(YOUR TASK):
A faithful transcription of all the records is required.

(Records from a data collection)
[Start of section]
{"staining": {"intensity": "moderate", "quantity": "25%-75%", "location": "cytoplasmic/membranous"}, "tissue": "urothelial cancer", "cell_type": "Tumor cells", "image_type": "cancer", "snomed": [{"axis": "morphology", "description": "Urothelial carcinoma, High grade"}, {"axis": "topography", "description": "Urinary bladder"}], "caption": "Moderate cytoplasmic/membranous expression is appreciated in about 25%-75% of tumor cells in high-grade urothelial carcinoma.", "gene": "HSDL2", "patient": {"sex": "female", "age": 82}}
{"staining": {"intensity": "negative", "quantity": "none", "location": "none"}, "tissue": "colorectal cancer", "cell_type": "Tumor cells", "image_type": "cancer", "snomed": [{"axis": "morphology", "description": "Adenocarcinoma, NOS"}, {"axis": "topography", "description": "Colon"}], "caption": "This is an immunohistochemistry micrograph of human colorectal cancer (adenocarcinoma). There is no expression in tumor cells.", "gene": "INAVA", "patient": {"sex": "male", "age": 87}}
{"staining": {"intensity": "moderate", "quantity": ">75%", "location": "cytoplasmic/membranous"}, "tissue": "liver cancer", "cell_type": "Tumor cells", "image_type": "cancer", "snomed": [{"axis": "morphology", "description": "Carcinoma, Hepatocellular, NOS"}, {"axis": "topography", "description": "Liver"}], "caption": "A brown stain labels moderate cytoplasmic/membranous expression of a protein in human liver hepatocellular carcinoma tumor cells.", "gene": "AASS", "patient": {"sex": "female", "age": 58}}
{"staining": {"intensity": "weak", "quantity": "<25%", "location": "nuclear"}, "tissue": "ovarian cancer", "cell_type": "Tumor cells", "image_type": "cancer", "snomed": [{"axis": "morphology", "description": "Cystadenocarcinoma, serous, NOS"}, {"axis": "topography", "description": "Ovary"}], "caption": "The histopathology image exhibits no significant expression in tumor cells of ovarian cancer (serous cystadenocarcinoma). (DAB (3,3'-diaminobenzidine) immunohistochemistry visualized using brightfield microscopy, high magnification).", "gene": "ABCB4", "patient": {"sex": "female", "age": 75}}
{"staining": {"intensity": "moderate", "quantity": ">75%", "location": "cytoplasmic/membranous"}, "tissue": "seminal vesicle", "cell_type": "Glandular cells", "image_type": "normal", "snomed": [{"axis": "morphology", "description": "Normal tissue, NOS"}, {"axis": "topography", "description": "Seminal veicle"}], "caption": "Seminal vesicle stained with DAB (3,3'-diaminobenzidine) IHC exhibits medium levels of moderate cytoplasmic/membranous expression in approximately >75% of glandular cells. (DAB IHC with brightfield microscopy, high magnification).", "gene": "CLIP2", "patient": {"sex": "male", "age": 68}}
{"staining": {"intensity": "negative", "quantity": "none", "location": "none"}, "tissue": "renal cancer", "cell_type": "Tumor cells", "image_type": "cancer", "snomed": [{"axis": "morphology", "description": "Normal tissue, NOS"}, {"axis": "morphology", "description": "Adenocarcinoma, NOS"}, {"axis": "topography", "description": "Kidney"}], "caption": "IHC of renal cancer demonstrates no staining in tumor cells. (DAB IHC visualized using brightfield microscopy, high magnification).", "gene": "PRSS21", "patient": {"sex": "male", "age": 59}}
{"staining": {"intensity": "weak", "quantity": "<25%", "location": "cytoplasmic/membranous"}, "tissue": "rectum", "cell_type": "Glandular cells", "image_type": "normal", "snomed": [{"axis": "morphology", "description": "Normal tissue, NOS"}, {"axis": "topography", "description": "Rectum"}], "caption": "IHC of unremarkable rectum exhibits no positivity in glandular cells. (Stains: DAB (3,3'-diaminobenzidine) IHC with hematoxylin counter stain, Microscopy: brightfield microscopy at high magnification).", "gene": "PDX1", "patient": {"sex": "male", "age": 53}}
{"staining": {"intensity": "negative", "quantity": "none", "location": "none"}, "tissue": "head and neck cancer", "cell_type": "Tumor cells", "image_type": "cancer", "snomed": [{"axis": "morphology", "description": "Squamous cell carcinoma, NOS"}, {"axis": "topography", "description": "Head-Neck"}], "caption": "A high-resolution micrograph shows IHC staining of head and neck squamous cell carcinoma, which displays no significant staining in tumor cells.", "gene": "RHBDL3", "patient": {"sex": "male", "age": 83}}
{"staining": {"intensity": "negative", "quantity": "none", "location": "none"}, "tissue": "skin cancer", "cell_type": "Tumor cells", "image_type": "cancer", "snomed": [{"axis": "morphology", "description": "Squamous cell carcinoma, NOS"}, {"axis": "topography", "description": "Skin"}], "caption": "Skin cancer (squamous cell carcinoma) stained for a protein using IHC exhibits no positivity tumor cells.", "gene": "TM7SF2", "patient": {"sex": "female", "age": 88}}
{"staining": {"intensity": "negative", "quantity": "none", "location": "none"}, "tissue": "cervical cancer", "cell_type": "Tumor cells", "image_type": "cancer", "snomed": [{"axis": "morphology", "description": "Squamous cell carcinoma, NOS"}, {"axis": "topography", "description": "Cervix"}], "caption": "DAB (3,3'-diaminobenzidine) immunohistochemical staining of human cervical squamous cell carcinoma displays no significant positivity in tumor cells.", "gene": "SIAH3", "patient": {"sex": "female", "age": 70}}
[End of section]
(SOLUTION TO THE PROBLEM):
{"staining": {"intensity": "moderate", "quantity": "25%-75%", "location": "cytoplasmic/membranous"}, "tissue": "urothelial cancer", "cell_type": "Tumor cells", "image_type": "cancer", "snomed": [{"axis": "morphology", "description": "Urothelial carcinoma, High grade"}, {"axis": "topography", "description": "Urinary bladder"}], "caption": "Moderate cytoplasmic/membranous expression is appreciated in about 25%-75% of tumor cells in high-grade urothelial carcinoma.", "gene": "HSDL2", "patient": {"sex": "female", "age": 82}}
{"staining": {"intensity": "negative", "quantity": "none", "location": "none"}, "tissue": "colorectal cancer", "cell_type": "Tumor cells", "image_type": "cancer", "snomed": [{"axis": "morphology", "description": "Adenocarcinoma, NOS"}, {"axis": "topography", "description": "Colon"}], "caption": "This is an immunohistochemistry micrograph of human colorectal cancer (adenocarcinoma). There is no expression in tumor cells.", "gene": "INAVA", "patient": {"sex": "male", "age": 87}}
{"staining": {"intensity": "moderate", "quantity": ">75%", "location": "cytoplasmic/membranous"}, "tissue": "liver cancer", "cell_type": "Tumor cells", "image_type": "cancer", "snomed": [{"axis": "morphology", "description": "Carcinoma, Hepatocellular, NOS"}, {"axis": "topography", "description": "Liver"}], "caption": "A brown stain labels moderate cytoplasmic/membranous expression of a protein in human liver hepatocellular carcinoma tumor cells.", "gene": "AASS", "patient": {"sex": "female", "age": 58}}
{"staining": {"intensity": "weak", "quantity": "<25%", "location": "nuclear"}, "tissue": "ovarian cancer", "cell_type": "Tumor cells", "image_type": "cancer", "snomed": [{"axis": "morphology", "description": "Cystadenocarcinoma, serous, NOS"}, {"axis": "topography", "description": "Ovary"}], "caption": "The histopathology image exhibits no significant expression in tumor cells of ovarian cancer (serous cystadenocarcinoma). (DAB (3,3'-diaminobenzidine) immunohistochemistry visualized using brightfield microscopy, high magnification).", "gene": "ABCB4", "patient": {"sex": "female", "age": 75}}
{"staining": {"intensity": "moderate", "quantity": ">75%", "location": "cytoplasmic/membranous"}, "tissue": "seminal vesicle", "cell_type": "Glandular cells", "image_type": "normal", "snomed": [{"axis": "morphology", "description": "Normal tissue, NOS"}, {"axis": "topography", "description": "Seminal veicle"}], "caption": "Seminal vesicle stained with DAB (3,3'-diaminobenzidine) IHC exhibits medium levels of moderate cytoplasmic/membranous expression in approximately >75% of glandular cells. (DAB IHC with brightfield microscopy, high magnification).", "gene": "CLIP2", "patient": {"sex": "male", "age": 68}}
{"staining": {"intensity": "negative", "quantity": "none", "location": "none"}, "tissue": "renal cancer", "cell_type": "Tumor cells", "image_type": "cancer", "snomed": [{"axis": "morphology", "description": "Normal tissue, NOS"}, {"axis": "morphology", "description": "Adenocarcinoma, NOS"}, {"axis": "topography", "description": "Kidney"}], "caption": "IHC of renal cancer demonstrates no staining in tumor cells. (DAB IHC visualized using brightfield microscopy, high magnification).", "gene": "PRSS21", "patient": {"sex": "male", "age": 59}}
{"staining": {"intensity": "weak", "quantity": "<25%", "location": "cytoplasmic/membranous"}, "tissue": "rectum", "cell_type": "Glandular cells", "image_type": "normal", "snomed": [{"axis": "morphology", "description": "Normal tissue, NOS"}, {"axis": "topography", "description": "Rectum"}], "caption": "IHC of unremarkable rectum exhibits no positivity in glandular cells. (Stains: DAB (3,3'-diaminobenzidine) IHC with hematoxylin counter stain, Microscopy: brightfield microscopy at high magnification).", "gene": "PDX1", "patient": {"sex": "male", "age": 53}}
{"staining": {"intensity": "negative", "quantity": "none", "location": "none"}, "tissue": "head and neck cancer", "cell_type": "Tumor cells", "image_type": "cancer", "snomed": [{"axis": "morphology", "description": "Squamous cell carcinoma, NOS"}, {"axis": "topography", "description": "Head-Neck"}], "caption": "A high-resolution micrograph shows IHC staining of head and neck squamous cell carcinoma, which displays no significant staining in tumor cells.", "gene": "RHBDL3", "patient": {"sex": "male", "age": 83}}
{"staining": {"intensity": "negative", "quantity": "none", "location": "none"}, "tissue": "skin cancer", "cell_type": "Tumor cells", "image_type": "cancer", "snomed": [{"axis": "morphology", "description": "Squamous cell carcinoma, NOS"}, {"axis": "topography", "description": "Skin"}], "caption": "Skin cancer (squamous cell carcinoma) stained for a protein using IHC exhibits no positivity tumor cells.", "gene": "TM7SF2", "patient": {"sex": "female", "age": 88}}
{"staining": {"intensity": "negative", "quantity": "none", "location": "none"}, "tissue": "cervical cancer", "cell_type": "Tumor cells", "image_type": "cancer", "snomed": [{"axis": "morphology", "description": "Squamous cell carcinoma, NOS"}, {"axis": "topography", "description": "Cervix"}], "caption": "DAB (3,3'-diaminobenzidine) immunohistochemical staining of human cervical squamous cell carcinoma displays no significant positivity in tumor cells.", "gene": "SIAH3", "patient": {"sex": "female", "age": 70}}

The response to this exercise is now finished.